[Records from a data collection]
--- START ---

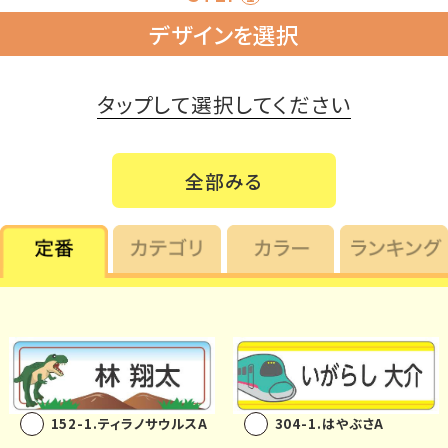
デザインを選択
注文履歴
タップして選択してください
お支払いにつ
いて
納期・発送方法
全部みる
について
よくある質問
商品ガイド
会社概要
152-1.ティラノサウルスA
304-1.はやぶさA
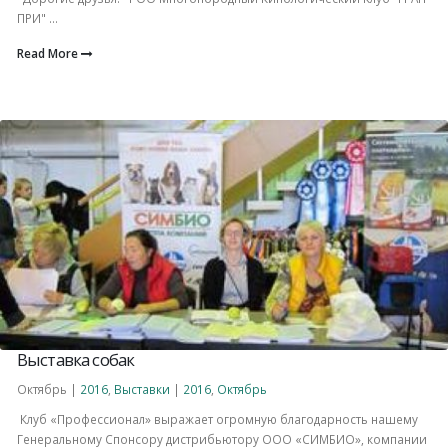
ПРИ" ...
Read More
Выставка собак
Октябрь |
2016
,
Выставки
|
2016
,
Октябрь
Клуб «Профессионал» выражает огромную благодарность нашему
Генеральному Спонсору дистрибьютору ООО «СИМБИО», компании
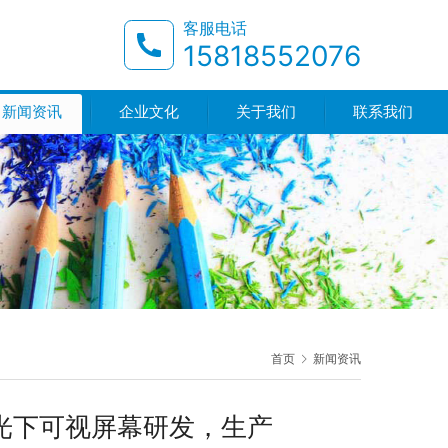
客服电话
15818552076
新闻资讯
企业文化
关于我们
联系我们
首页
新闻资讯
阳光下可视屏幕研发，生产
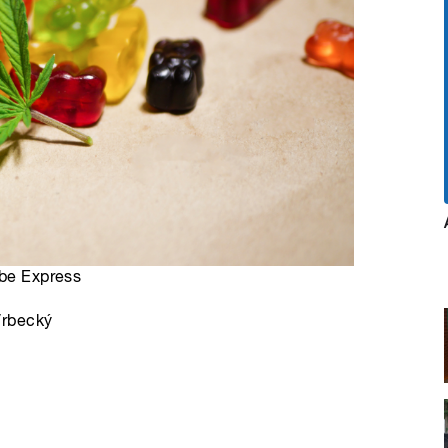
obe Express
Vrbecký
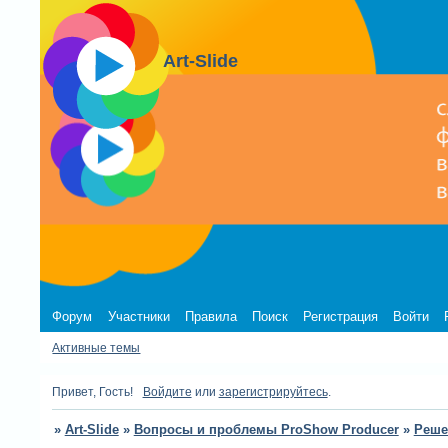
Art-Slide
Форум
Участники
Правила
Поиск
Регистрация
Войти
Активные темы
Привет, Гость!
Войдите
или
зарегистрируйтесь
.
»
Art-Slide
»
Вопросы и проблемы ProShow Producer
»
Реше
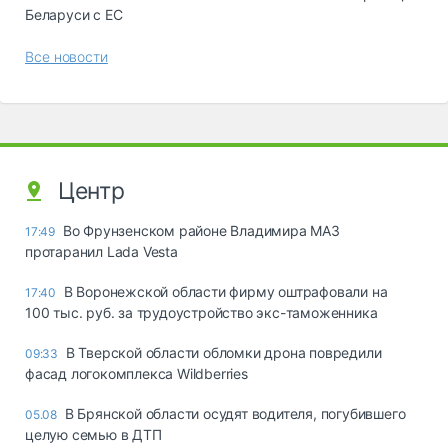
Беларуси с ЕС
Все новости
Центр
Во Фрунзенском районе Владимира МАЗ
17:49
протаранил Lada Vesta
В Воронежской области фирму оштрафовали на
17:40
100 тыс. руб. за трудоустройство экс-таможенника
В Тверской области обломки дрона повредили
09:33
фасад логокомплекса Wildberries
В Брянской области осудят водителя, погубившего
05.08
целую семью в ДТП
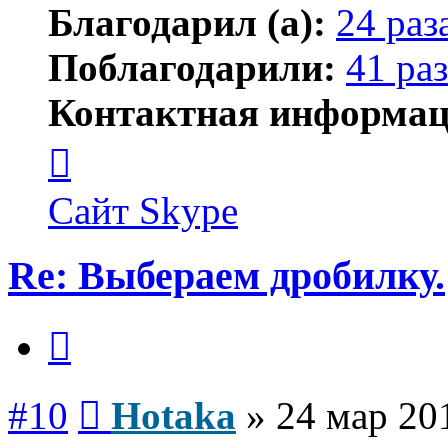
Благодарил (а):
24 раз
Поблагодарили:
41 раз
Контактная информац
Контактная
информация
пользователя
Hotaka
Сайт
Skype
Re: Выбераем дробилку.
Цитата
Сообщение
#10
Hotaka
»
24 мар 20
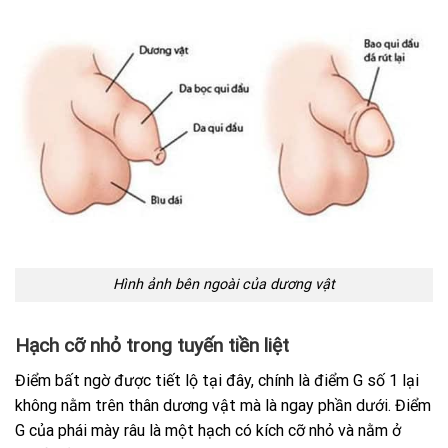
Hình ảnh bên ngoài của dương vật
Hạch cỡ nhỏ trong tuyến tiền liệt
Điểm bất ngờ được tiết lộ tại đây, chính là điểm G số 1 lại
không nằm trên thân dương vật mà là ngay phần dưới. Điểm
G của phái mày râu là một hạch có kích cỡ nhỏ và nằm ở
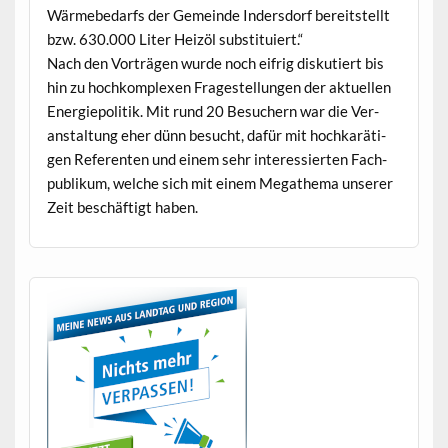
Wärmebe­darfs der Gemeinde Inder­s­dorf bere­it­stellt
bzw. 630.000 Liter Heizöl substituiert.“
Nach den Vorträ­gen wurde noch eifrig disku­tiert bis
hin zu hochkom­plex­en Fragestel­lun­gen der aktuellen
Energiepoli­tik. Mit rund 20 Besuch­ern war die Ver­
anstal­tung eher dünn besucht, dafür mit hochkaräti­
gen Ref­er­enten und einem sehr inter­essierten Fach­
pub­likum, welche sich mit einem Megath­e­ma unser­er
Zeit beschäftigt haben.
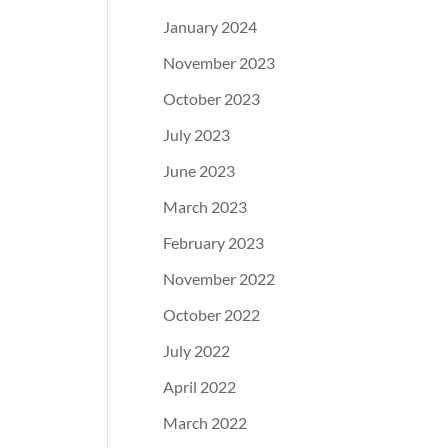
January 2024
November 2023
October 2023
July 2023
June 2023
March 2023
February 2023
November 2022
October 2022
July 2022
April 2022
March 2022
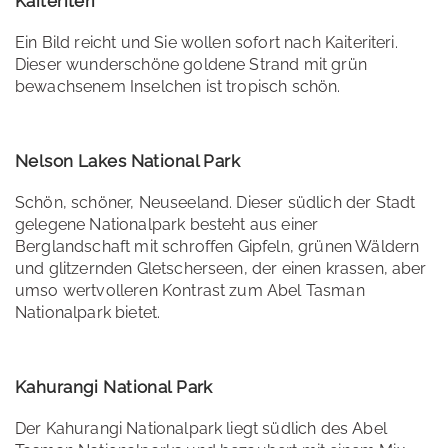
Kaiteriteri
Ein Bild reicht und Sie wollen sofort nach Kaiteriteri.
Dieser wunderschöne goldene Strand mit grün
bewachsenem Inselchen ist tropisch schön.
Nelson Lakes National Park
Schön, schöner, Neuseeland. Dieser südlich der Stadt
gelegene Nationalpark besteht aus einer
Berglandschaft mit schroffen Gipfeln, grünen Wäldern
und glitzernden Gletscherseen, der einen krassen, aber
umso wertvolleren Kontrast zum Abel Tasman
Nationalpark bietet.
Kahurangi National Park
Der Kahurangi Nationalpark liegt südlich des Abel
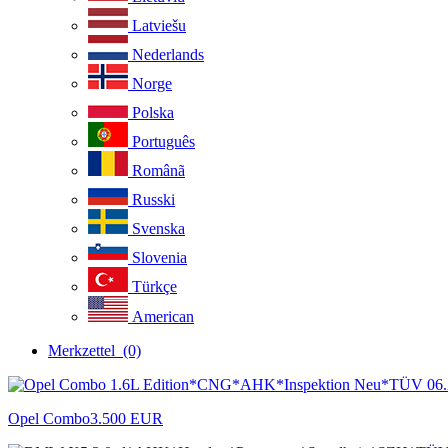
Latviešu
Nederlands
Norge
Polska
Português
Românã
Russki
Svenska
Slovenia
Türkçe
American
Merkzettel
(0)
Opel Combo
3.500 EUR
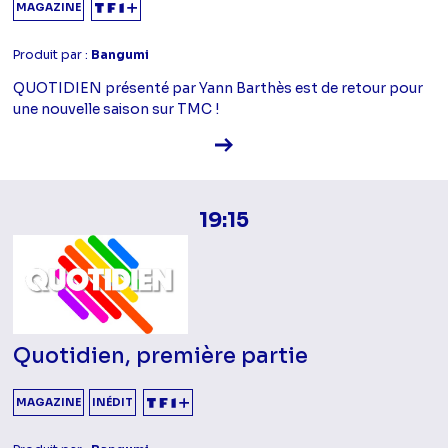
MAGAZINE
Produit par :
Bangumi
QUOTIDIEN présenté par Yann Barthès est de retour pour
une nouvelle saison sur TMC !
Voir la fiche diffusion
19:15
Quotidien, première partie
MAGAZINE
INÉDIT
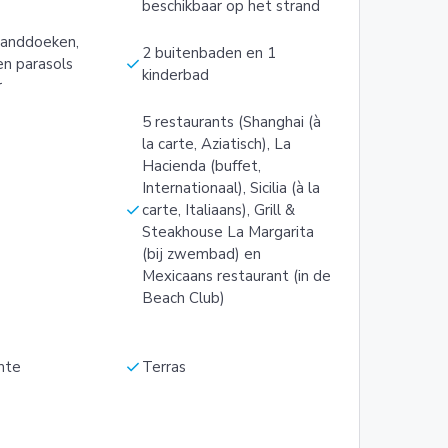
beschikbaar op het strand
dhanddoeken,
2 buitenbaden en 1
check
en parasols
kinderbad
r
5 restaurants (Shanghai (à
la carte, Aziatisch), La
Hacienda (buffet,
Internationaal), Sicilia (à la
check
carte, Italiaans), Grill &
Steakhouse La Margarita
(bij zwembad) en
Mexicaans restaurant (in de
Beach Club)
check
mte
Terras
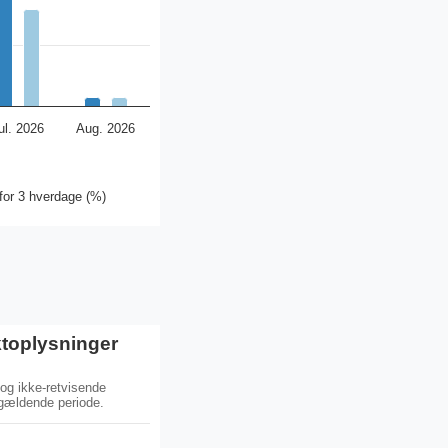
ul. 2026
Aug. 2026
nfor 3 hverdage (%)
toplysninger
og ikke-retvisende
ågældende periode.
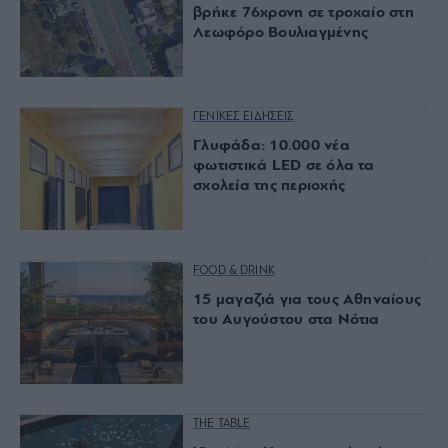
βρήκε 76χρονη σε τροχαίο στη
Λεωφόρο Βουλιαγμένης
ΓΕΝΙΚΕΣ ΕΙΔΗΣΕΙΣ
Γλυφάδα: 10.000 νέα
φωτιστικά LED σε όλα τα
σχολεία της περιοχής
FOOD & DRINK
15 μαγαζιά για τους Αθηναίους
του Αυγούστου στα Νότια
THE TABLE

--- END ---

## Exercise objective
Your reply should be the entries copied exactly, with all images omitted.

## Result of this exercise
デザインを選択
注文履歴
タップして選択してください
お支払いにつ
いて
納期・発送方法
全部みる
について
よくある質問
商品ガイド
会社概要
152-1.ティラノサウルスA
304-1.はやぶさA
ПРИ" ...
Read More
Выставка собак
Октябрь |
2016
,
Выставки
|
2016
,
Октябрь
Клуб «Профессионал» выражает огромную благодарность нашему
Генеральному Спонсору дистрибьютору ООО «СИМБИО», компании
客服电话
15818552076
新闻资讯
企业文化
关于我们
联系我们
首页
新闻资讯
阳光下可视屏幕研发，生产
obe Express
Vrbecký
Art-Slide
Форум
Участники
Правила
Поиск
Регистрация
Войти
Активные темы
Привет, Гость!
Войдите
или
зарегистрируйтесь
.
»
Art-Slide
»
Вопросы и проблемы ProShow Producer
»
Реше
Беларуси с ЕС
Все новости
Центр
Во Фрунзенском районе Владимира МАЗ
17:49
протаранил Lada Vesta
В Воронежской области фирму оштрафовали на
17:40
100 тыс. руб. за трудоустройство экс-таможенника
В Тверской области обломки дрона повредили
09:33
фасад логокомплекса Wildberries
В Брянской области осудят водителя, погубившего
05.08
целую семью в ДТП
Благодарил (а):
24 раз
Поблагодарили:
41 раз
Контактная информац
Контактная
информация
пользователя
Hotaka
Сайт
Skype
Re: Выбераем дробилку.
Цитата
Сообщение
#10
Hotaka
»
24 мар 20
Hình ảnh bên ngoài của dương vật
Hạch cỡ nhỏ trong tuyến tiền liệt
Điểm bất ngờ được tiết lộ tại đây, chính là điểm G số 1 lại
không nằm trên thân dương vật mà là ngay phần dưới. Điểm
G của phái mày râu là một hạch có kích cỡ nhỏ và nằm ở
Wärmebe­darfs der Gemeinde Inder­s­dorf bere­it­stellt
bzw. 630.000 Liter Heizöl substituiert.“
Nach den Vorträ­gen wurde noch eifrig disku­tiert bis
hin zu hochkom­plex­en Fragestel­lun­gen der aktuellen
Energiepoli­tik. Mit rund 20 Besuch­ern war die Ver­
anstal­tung eher dünn besucht, dafür mit hochkaräti­
gen Ref­er­enten und einem sehr inter­essierten Fach­
pub­likum, welche sich mit einem Megath­e­ma unser­er
Zeit beschäftigt haben.
January 2024
November 2023
October 2023
July 2023
June 2023
March 2023
February 2023
November 2022
October 2022
July 2022
April 2022
March 2022
Kaiteriteri
Ein Bild reicht und Sie wollen sofort nach Kaiteriteri.
Dieser wunderschöne goldene Strand mit grün
bewachsenem Inselchen ist tropisch schön.
Nelson Lakes National Park
Schön, schöner, Neuseeland. Dieser südlich der Stadt
gelegene Nationalpark besteht aus einer
Berglandschaft mit schroffen Gipfeln, grünen Wäldern
und glitzernden Gletscherseen, der einen krassen, aber
umso wertvolleren Kontrast zum Abel Tasman
Nationalpark bietet.
Kahurangi National Park
Der Kahurangi Nationalpark liegt südlich des Abel
Latviešu
Nederlands
Norge
Polska
Português
Românã
Russki
Svenska
Slovenia
Türkçe
American
Merkzettel
(0)
Opel Combo
3.500 EUR
MAGAZINE
Produit par :
Bangumi
QUOTIDIEN présenté par Yann Barthès est de retour pour
une nouvelle saison sur TMC !
Voir la fiche diffusion
19:15
Quotidien, première partie
MAGAZINE
INÉDIT
beschikbaar op het strand
dhanddoeken,
2 buitenbaden en 1
check
en parasols
kinderbad
r
5 restaurants (Shanghai (à
la carte, Aziatisch), La
Hacienda (buffet,
Internationaal), Sicilia (à la
check
carte, Italiaans), Grill &
Steakhouse La Margarita
(bij zwembad) en
Mexicaans restaurant (in de
Beach Club)
check
mte
Terras
ul. 2026
Aug. 2026
nfor 3 hverdage (%)
toplysninger
og ikke-retvisende
ågældende periode.
βρήκε 76χρονη σε τροχαίο στη
Λεωφόρο Βουλιαγμένης
ΓΕΝΙΚΕΣ ΕΙΔΗΣΕΙΣ
Γλυφάδα: 10.000 νέα
φωτιστικά LED σε όλα τα
σχολεία της περιοχής
FOOD & DRINK
15 μαγαζιά για τους Αθηναίους
του Αυγούστου στα Νότια
THE TABLE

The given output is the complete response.